- vendredi 17 juillet 2015
Vendredi 17 juillet 2015. A l’approche la COP 21, des représentants des Conseils économiques et sociaux européens, français et ultramarins, des représentants de la société civile au niveau des nations Unies et des organisations internationales se sont réunis à Paris le lundi 13 juillet 2015 pour débattre de l’enjeu du réchauffement climatique.
Accompagné de Patrick Galenon et Winiki Sage, le Président Angélo Frebault a représenté le Conseil économique, social et culturel de la Polynésie française (CESC) et porté la voix de l’association des présidents des Conseils économiques, sociaux et environnementaux des Régions de France (CESER).
Le CESC est particulièrement honoré d’avoir été retenu pour exposer devant un tel auditoire les grandes lignes de son rapport « L’avenir de la Polynésie française face à une gouvernance durable de son patrimoine marin ».
Dans son allocution, le président Angélo Frebault a exprimé sa gratitude en ces termes : « C’est un immense honneur de pouvoir participer et intervenir dans ce séminaire qui nous réunit autour de la question climatique.
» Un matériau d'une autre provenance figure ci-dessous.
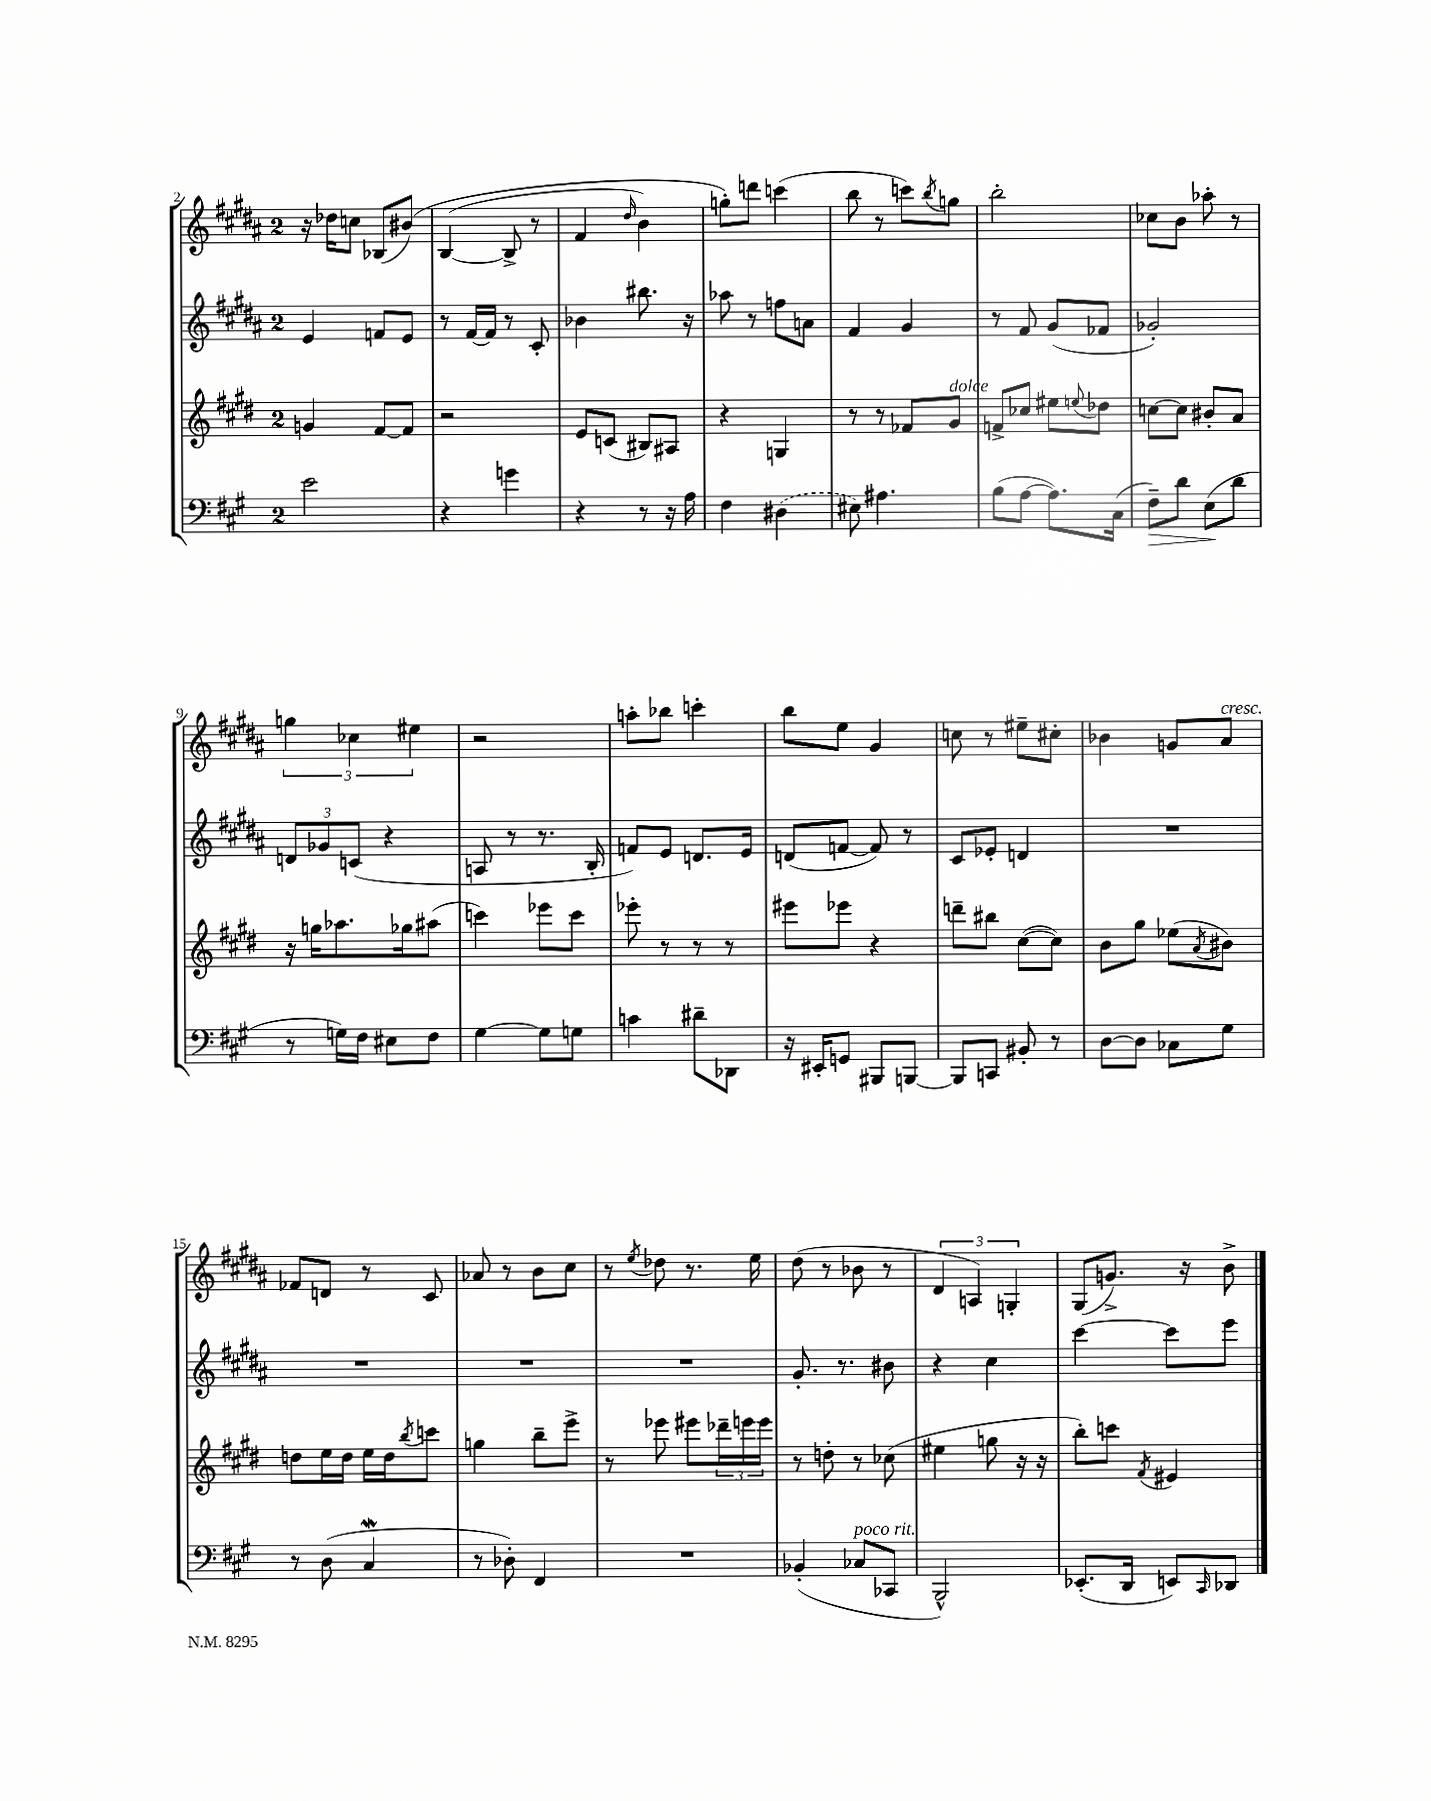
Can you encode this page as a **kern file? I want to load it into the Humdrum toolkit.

**kern	**kern	**kern	**kern
*staff4	*staff3	*staff2	*staff1
*clefF4	*clefG2	*clefG2	*clefG2
*k[f#c#g#]	*k[f#c#g#d#]	*k[f#c#g#d#a#]	*k[f#c#g#d#a#]
*M2/4	*M2/4	*M2/4	*M2/4
2e	4g	4e	16r
.	.	.	16dd-
.	.	.	8cc
.	[8f#	8f	(8B-
.	8f#]	8e	&(8b#)
=	=	=	=
4r	2r	8r	([4B
.	.	[16f#	.
.	.	16f#]	.
4g	.	8r	8B^]
.	.	8c#'	8r
=	=	=	=
4r	8e	4b-	4f#
.	(8c	.	.
.	.	.	16qqdd#
8r	8B#)	8.bb#	4b)
16r	8A#	.	.
16A	.	16r	.
=	=	=	=
4F#	4r	8aa-	8gg'&)
.	.	8r	8ddd
(4D#	4G	8ff	(4ccc
.	.	8a	.
=	=	=	=
8E#)	8r	4f#	8bb
4.A#	8r	.	8r
.	8f-	4g#	8ccc)
.	.	.	8qbb
.	8g#	.	8gg
=	=	=	=
(8B	8f^	8r	2bb'
[8A	8cc-	8f#	.
8.A])	8ee#	(8g#	.
.	8qqee	.	.
.	8dd-	8f-	.
(16C#	.	.	.
=	=	=	=
8F#~)	[8cc	2g-')	8cc-
8d	8cc]	.	8b
(8E	8b#'	.	8aa-'
8d	8a	.	8r
=	=	=	=
8r	16r	12d	6gg
.	16gg	.	.
.	.	12g-	.
16G)	8.aa-	.	.
.	.	(12c	6cc-
16F#	.	.	.
8E#	.	4r	.
.	16gg-	.	.
.	.	.	6ee#
8F#	(8aa#	.	.
=	=	=	=
[4G#	4ccc)	8A	2r
.	.	8r	.
8G#]	8eee-	8.r	.
8G	8ccc	.	.
.	.	16B'	.
=	=	=	=
4c	8eee-'	8f)	8aa'
.	8r	8e	8bb-
8d#~	8r	8.d	4ccc'
8DD-	8r	.	.
.	.	16e	.
=	=	=	=
16r	8eee#	(8d	8bb
16EE#'	.	.	.
8GG	8eee-	[8f	8ee
8BBB#	4r	8f])	4g#
[8BBB	.	8r	.
=	=	=	=
8BBB]	8ddd~	8c#	8cc
8CC	8bb#	8e-'	8r
8BB#'	([8cc#	4d	8ee#~
8r	8cc#])	.	8cc#'
=	=	=	=
[8D	8b	2r	4b-
8D]	8gg#	.	.
8C-	(8ee-	.	8g
.	8qa	.	.
8G#	8b#)	.	8a#
=	=	=	=
8r	8dd	2r	8f-
(8D	16ee	.	8d
.	16dd	.	.
4C#	16ee	.	8r
.	16dd	.	.
.	8qbb	.	.
.	8ccc	.	8c#
=	=	=	=
8r	4gg	2r	8a-
8D-')	.	.	8r
4FF#	8bb~	.	8b
.	8eee^	.	8cc#
=	=	=	=
2r	8r	2r	8r
.	.	.	8qee
.	8eee-	.	8dd-
.	8eee#	.	8.r
.	24ddd-~	.	.
.	24eee	.	.
.	.	.	16ee
.	24eee	.	.
=	=	=	=
(4BB-'	8r	8.g#'	(8dd#
.	8dd'	.	8r
.	.	8.r	.
8C-	8r	.	8b-
8CC-	(8cc-	8b#	8r
=	=	=	=
2BBB^^)	4ee#	4r	6d#
.	.	.	6A)
.	8gg	4cc#	.
.	.	.	6G'
.	16r	.	.
.	16r	.	.
=	=	=	=
(8.EE-'	8bb')	[4ccc#	(8G#
.	8ccc	.	8.g^)
16DD	.	.	.
.	8qf#	.	.
8EE)	4e#	8ccc#]	.
.	.	.	16r
16qqCC#	.	.	.
8DD-	.	8eee	8b^
==	==	==	==
*-	*-	*-	*-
Je salue cette initiative et cette mobilisation exceptionnelle qui témoigne de l’intérêt commun que nous avons pour ce sujet majeur, mais également de la synergie qui caractérise nos institutions… Je suis honoré à cette occasion, de porter la voix de l’association des CESER de France sur des préoccupations communes, son président, monsieur BERTHELON, n’ayant pas pu être parmi nous aujourd’hui. ».
Dans cette étude, le Conseil économique, social et culturel (CESC) de la Polynésie française a souhaité aborder les particularités de l’espace maritime polynésien, ses potentiels en vue d’un réel développement économique et ce, tout en le préservant et en anticipant le phénomène du changement climatique.
Les participants à ce séminaire se sont entendus sur l’importance décisive :
- De maintenir les émissions de CO2 à un niveau permettant d’éviter une hausse des températures au-delà de 2 degrés ;
- D’un accord ambitieux, équitable et juridiquement contraignant, engageant tous les États sur la base d’une responsabilité commune mais différenciée ;
- D’un financement suffisant et adéquat pour permettre à tous les États de la planète et notamment aux plus vulnérables de s’engager dans des efforts d’atténuation et d’adaptation.
La question climatique ne se limite pas à la question environnementale, elle pourrait modifier profondément et durablement la vie quotidienne des populations, notamment en termes d’emplois, de santé, d’agriculture, de modes de production et de consommation.
L’ensemble des participants a salué la montée progressive d’une prise de conscience universelle et d’une mobilisation citoyenne.